Addendum I was a little late in publishing this release article. As of now, v2.2 of this project is the latest stable release, and support for french has already been added.

Github + MIT

The lecture class is released on Github with an MIT license, which means you can do absolutely anything you want with it so long as you provide attribution (a link back to this webpage will do just fine) and retain the license and copyright notice with your distribution.

LaTeX lecture class page on Github

On Github, you will find instructions on how to download and use the lecture class so I will not repeat it here. Suffice it to say that if you do it right, it should only be a matter of copying and pasting and invoking.

The purpose of the lecture class remains to offer a quick yet flexible way of entering data common to all your lecture notes and ensuring your notes are formatted with some consistency throughout with no additional effort from you. For example, consider the following code:

\title{Give a nice title}
\author{Your Name}
\email{your@email.tld}

This produces a beautiful title for your document and the author’s byline beneath it along with a footnote that mentions the author’s email at the bottom of the page. Take a look at the sample.pdf file that is available on Github. (The sample.tex file that was used to generate this pdf document is also included with the project .)

Care has been taken to ensure that the lecture class works with pdfTeX, which is the most commonly used (probably most basic) compiler. What this means, of course, is that the class should work just fine with most other compilers, especially if you choose to extend its functionality. I was not a fan of retaining pdfTeX support but decided in its favour since it might as well be worth it for the lecture class to support broader use cases if nothing else.

- - -

◆ **Activity**: According to the lecture class text, which compiler was care taken to make the class work with? The items after this have nothing to do with the task.

◆ **Excerpted data**:
- - -

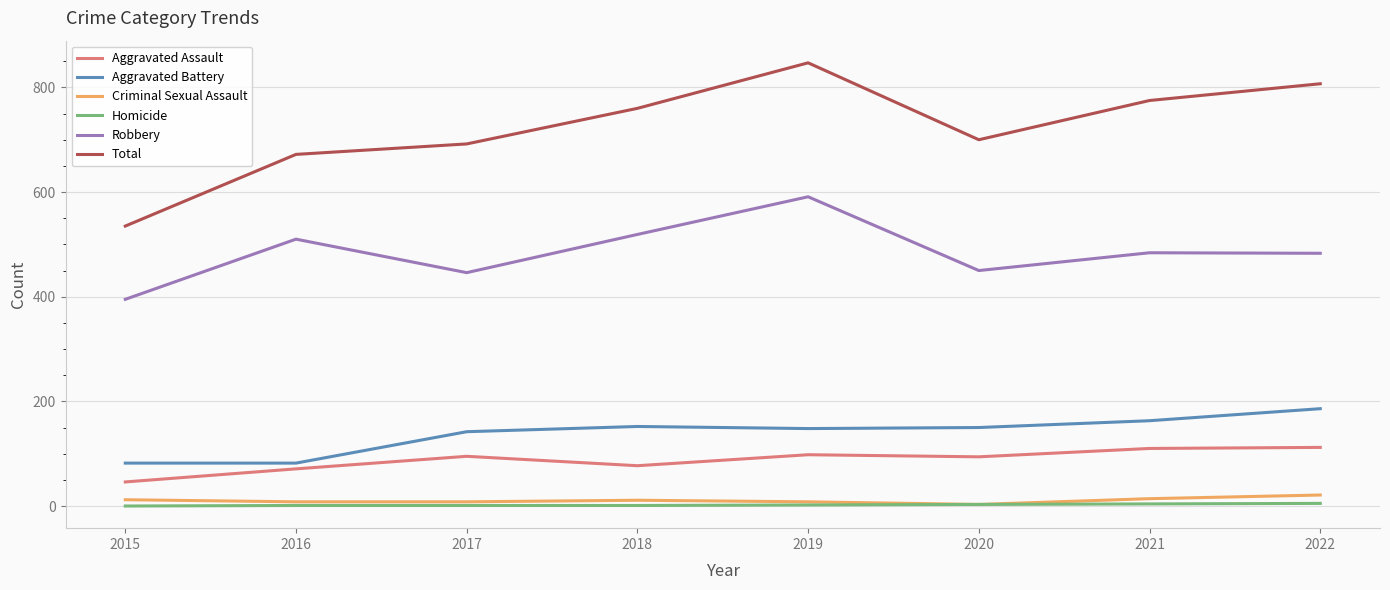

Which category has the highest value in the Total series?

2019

- - -

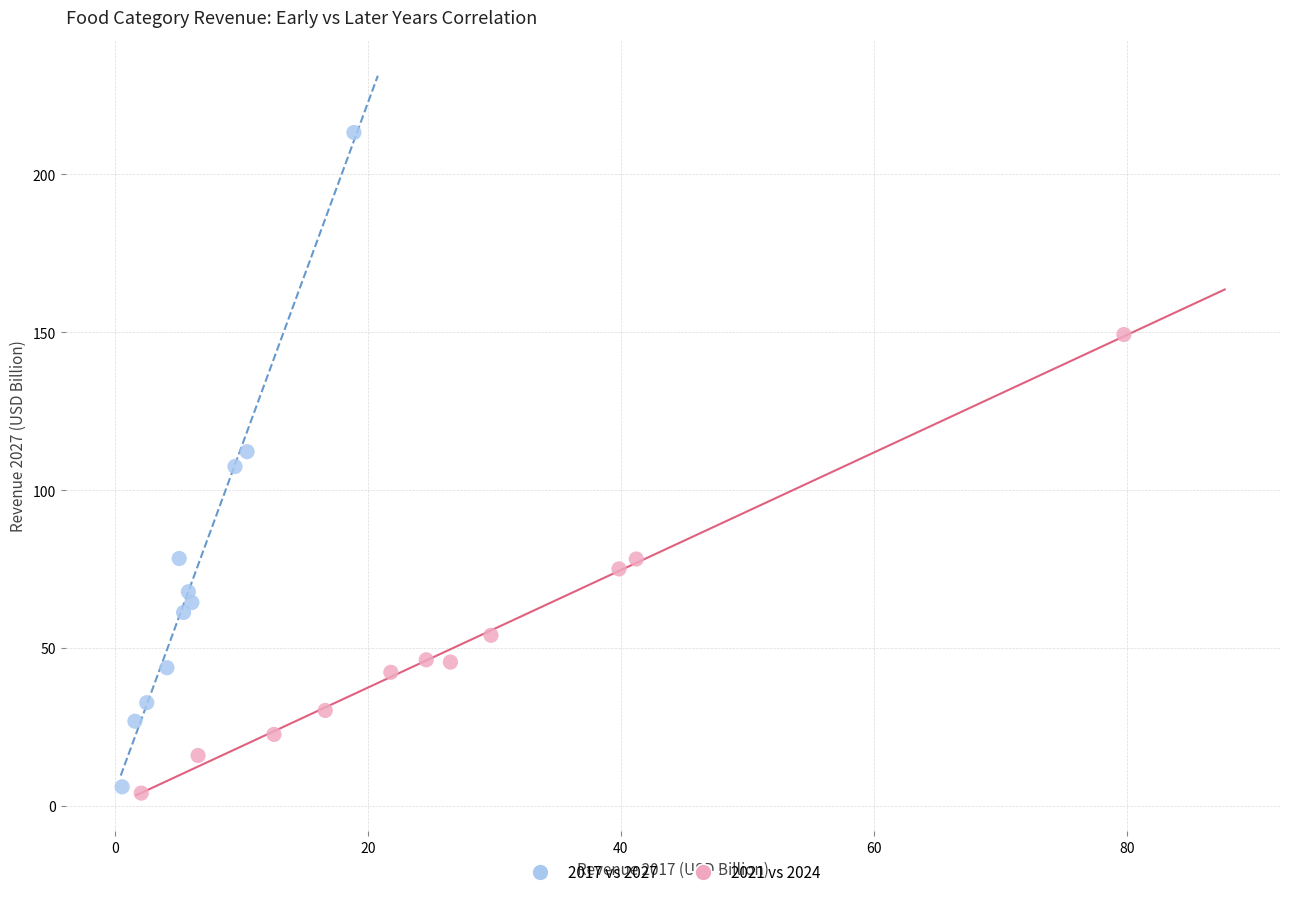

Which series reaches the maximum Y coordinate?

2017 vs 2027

- - -

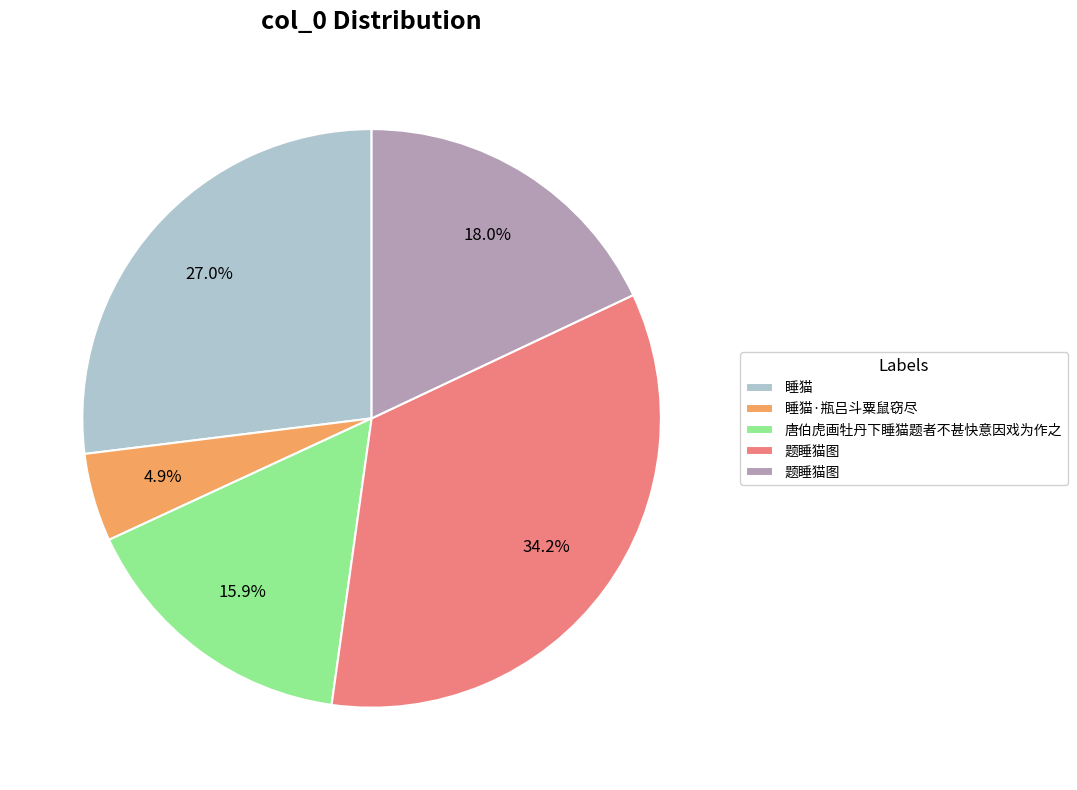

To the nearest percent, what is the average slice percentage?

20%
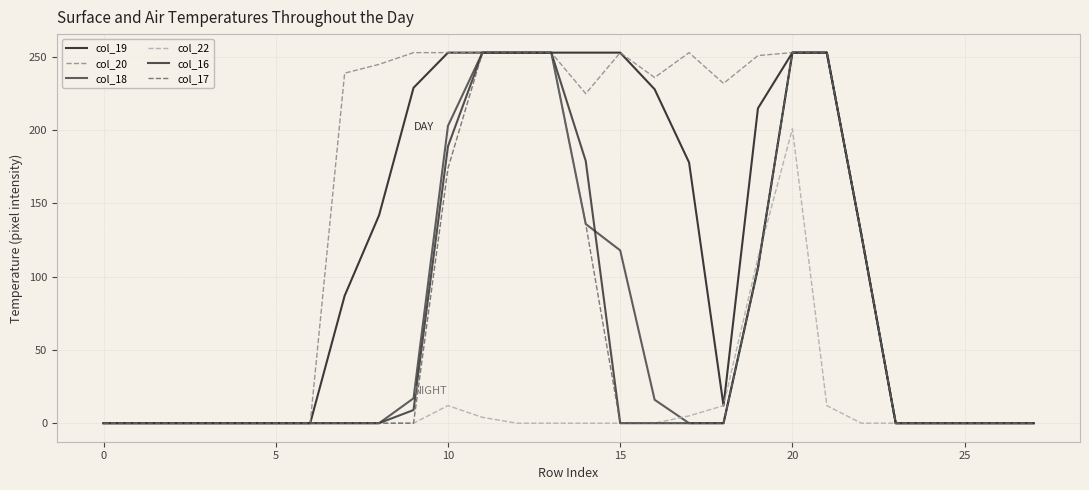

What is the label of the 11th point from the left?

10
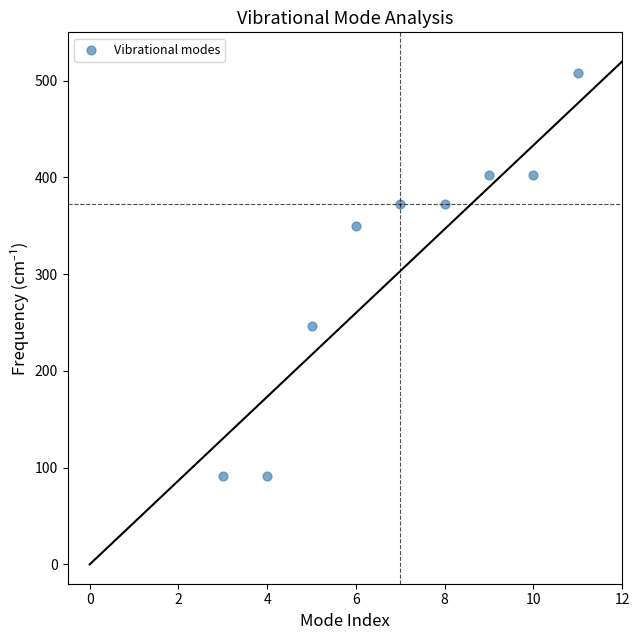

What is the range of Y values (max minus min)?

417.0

- - -

◆ **Response to the task**: pdfTeX